Biosynex shares suffered one of the steepest declines on the Paris market on Friday, as the manufacturer of rapid diagnostic tests unveiled annual results showing a clear deterioration in its business and profits.

At 2.30pm, the Alsace-based laboratory's shares were down 15.7%, while the CAC Mid & Small index was down just 0.6%.

Last night, Biosynex reported full-year sales down 49% to €196.6 million, due to the decline of the Covid-19 pandemic.

The global ebb of the epidemic has considerably reduced the need for tests, both in laboratories and pharmacies, after fiscal years 2020, 2021 and 2022, which had seen the company become a European leader in self-tests and post exceptional growth.

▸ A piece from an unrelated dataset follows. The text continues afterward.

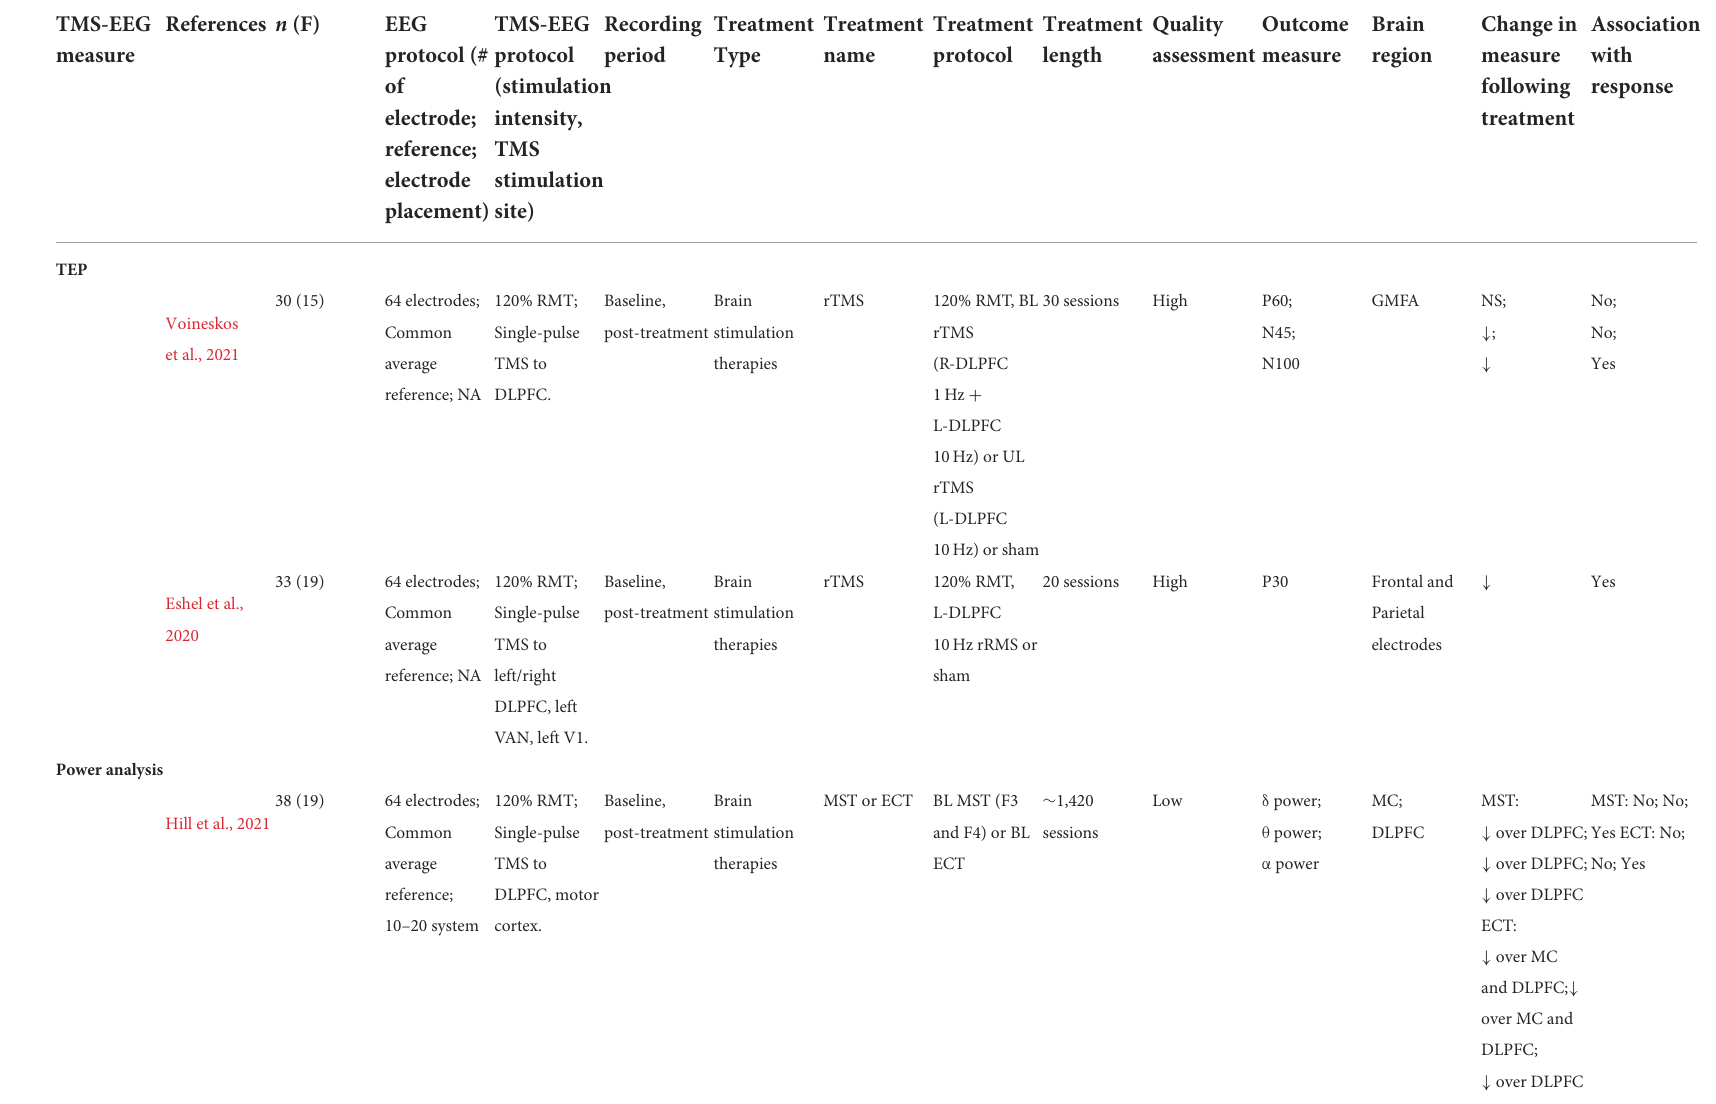
TABLE 2 TMS-EEG outcomes for brain stimulation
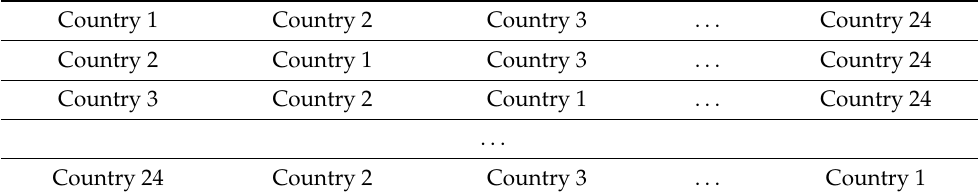
Table 3. Analysis of characteristics of country units by Tabu search. Country 1 Country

The Group - which has focused on preserving its margins by managing its product mix - generated a gross margin of 101.6 million euros, giving a 51.7% rate, up 1.8 points.

Gross operating profit (EBITDA) stood at 51.9 million euros, down 64% on 2021, while net income fell to 15.6 million euros from 104 million euros in 2021.

In the first quarter of 2023, sales fell by a further 83% to 18.7 million euros.

After a further downturn in business in 2023, against the backdrop of the end of the preponderance of Covid-19 products, the Group expects a return to growth from 2024.

It then anticipates sales of 150 million euros by 2025.